● **Exercise objective**
Look through the lines below and extract any with the word "Thai".

● **Record set**
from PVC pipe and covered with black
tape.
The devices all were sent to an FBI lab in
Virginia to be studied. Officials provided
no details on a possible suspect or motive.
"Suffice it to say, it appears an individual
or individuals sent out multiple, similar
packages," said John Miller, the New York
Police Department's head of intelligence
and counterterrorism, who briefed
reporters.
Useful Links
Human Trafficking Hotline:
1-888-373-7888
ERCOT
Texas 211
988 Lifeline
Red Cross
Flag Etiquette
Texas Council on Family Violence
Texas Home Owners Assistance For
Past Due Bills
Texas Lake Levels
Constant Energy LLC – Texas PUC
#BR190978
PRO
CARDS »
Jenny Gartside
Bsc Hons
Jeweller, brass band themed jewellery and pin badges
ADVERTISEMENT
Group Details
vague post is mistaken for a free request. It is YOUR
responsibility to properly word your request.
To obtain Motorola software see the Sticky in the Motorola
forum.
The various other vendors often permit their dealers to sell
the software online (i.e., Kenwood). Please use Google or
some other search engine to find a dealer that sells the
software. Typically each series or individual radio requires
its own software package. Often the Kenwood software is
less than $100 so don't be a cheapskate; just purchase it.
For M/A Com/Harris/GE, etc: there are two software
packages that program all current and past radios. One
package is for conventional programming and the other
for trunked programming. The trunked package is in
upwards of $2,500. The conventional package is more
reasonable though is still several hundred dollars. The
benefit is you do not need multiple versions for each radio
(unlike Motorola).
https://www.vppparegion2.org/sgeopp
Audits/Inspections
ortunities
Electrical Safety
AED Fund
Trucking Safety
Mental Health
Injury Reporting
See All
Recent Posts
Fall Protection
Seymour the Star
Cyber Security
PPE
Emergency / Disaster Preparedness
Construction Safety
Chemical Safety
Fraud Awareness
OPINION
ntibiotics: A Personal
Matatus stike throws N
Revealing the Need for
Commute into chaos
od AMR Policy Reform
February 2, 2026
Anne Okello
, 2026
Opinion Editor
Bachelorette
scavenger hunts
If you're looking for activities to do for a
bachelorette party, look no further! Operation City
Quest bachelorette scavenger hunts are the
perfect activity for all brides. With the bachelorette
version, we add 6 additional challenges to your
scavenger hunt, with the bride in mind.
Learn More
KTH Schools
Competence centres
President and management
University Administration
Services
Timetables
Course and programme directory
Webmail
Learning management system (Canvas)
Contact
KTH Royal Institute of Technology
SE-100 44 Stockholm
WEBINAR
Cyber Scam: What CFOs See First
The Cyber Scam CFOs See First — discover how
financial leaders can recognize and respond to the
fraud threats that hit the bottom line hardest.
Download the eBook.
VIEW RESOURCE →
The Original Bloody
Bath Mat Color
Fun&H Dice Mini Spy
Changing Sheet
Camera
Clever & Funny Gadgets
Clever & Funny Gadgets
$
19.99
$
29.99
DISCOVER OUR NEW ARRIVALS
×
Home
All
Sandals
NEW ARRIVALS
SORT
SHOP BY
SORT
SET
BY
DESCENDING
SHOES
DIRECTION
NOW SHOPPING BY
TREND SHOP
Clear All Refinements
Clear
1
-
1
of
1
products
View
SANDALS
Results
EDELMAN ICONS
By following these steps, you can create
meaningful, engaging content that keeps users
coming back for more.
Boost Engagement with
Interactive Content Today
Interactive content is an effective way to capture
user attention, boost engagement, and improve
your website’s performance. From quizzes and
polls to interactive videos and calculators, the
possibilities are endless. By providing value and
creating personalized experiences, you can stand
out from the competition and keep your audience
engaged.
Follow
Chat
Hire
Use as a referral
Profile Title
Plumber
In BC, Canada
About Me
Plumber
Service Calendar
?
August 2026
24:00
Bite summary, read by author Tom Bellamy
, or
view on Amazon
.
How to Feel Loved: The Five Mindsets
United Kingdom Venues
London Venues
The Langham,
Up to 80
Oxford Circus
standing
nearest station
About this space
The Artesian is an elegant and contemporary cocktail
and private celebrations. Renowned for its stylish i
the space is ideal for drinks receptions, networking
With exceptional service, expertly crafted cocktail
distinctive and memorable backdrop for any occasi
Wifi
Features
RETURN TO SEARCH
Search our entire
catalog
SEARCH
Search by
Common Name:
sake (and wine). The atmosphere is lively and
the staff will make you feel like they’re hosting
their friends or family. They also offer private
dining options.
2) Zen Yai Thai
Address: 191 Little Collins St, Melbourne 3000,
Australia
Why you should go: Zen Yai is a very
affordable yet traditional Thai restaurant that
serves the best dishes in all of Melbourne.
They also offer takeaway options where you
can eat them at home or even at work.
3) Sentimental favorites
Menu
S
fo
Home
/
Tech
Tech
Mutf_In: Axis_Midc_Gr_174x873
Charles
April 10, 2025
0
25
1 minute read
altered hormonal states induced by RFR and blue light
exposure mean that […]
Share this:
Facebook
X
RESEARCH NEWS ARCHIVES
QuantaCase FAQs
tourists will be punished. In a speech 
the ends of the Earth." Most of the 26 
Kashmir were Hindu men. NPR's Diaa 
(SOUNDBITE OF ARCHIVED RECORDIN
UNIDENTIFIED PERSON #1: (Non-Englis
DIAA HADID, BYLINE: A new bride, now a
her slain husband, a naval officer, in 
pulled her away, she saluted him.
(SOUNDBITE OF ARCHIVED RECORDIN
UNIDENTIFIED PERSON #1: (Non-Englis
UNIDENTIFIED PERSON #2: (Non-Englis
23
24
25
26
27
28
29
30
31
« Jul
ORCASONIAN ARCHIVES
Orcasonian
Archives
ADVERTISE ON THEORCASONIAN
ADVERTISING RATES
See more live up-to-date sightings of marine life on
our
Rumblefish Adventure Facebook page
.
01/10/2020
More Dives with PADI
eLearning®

● **Response to the task**
2) Zen Yai Thai
affordable yet traditional Thai restaurant that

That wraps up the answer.